- **Assignment**:
Start the copy at the line containing "лицо осьминожки." and run it through the last line of the records. Repeat each line exactly; omit pictures.

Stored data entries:
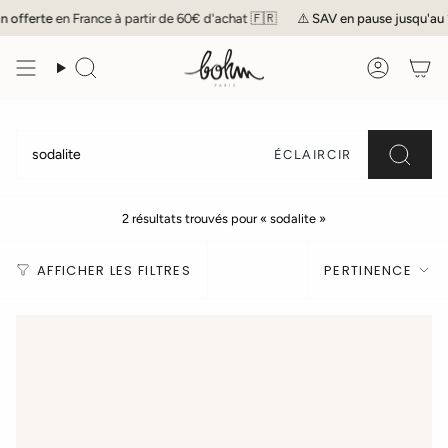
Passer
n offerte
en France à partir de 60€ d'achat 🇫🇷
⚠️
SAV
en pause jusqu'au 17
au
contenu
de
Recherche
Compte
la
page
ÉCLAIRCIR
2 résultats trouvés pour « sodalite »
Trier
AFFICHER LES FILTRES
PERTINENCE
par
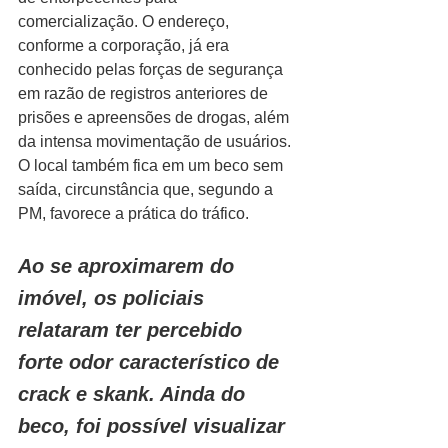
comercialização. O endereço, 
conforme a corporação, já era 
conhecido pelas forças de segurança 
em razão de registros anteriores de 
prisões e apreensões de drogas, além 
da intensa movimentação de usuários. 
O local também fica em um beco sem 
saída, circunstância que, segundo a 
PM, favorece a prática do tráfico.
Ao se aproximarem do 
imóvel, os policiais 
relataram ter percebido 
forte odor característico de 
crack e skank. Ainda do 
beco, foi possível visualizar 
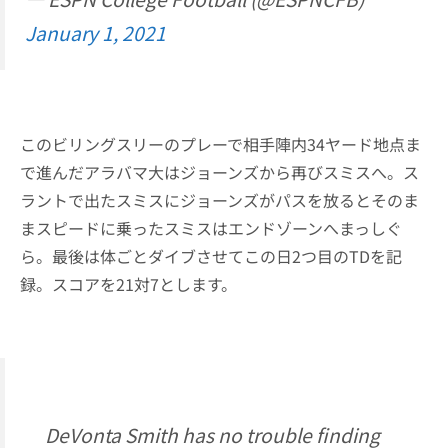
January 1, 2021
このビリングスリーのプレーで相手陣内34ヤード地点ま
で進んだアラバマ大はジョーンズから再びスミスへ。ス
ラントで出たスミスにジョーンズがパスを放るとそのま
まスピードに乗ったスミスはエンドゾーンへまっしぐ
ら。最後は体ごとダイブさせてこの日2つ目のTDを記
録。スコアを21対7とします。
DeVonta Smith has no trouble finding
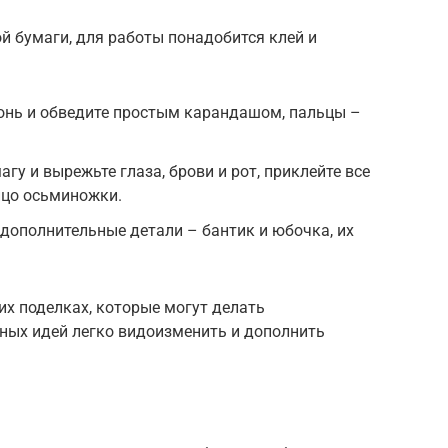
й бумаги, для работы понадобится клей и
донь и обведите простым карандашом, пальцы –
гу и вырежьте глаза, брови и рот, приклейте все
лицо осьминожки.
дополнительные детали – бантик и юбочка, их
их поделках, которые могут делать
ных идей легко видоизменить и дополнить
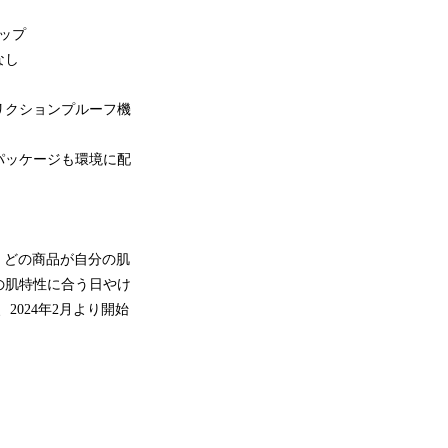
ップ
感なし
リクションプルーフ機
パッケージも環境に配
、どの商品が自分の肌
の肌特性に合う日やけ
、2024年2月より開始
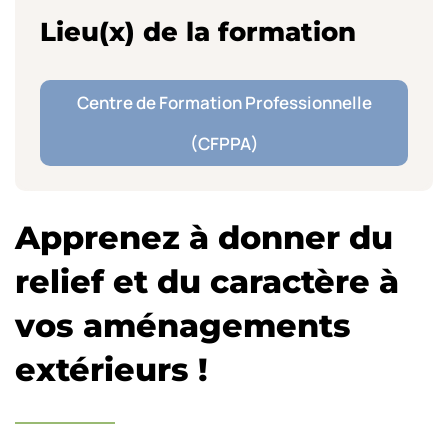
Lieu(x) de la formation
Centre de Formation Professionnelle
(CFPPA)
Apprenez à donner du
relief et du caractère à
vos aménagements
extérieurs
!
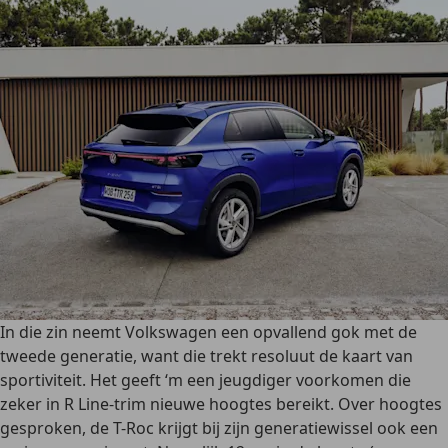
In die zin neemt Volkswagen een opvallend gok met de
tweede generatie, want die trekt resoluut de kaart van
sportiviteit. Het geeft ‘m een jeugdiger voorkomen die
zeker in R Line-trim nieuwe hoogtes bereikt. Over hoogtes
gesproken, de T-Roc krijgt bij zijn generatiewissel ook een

- **Task output**:
лицо осьминожки.
дополнительные детали – бантик и юбочка, их
их поделках, которые могут делать
ных идей легко видоизменить и дополнить
ップ
感なし
リクションプルーフ機
パッケージも環境に配
、どの商品が自分の肌
の肌特性に合う日やけ
、2024年2月より開始
Lieu(x) de la formation
Centre de Formation Professionnelle
(CFPPA)
Apprenez à donner du
relief et du caractère à
vos aménagements
extérieurs
!
In die zin neemt Volkswagen een opvallend gok met de
tweede generatie, want die trekt resoluut de kaart van
sportiviteit. Het geeft ‘m een jeugdiger voorkomen die
zeker in R Line-trim nieuwe hoogtes bereikt. Over hoogtes
gesproken, de T-Roc krijgt bij zijn generatiewissel ook een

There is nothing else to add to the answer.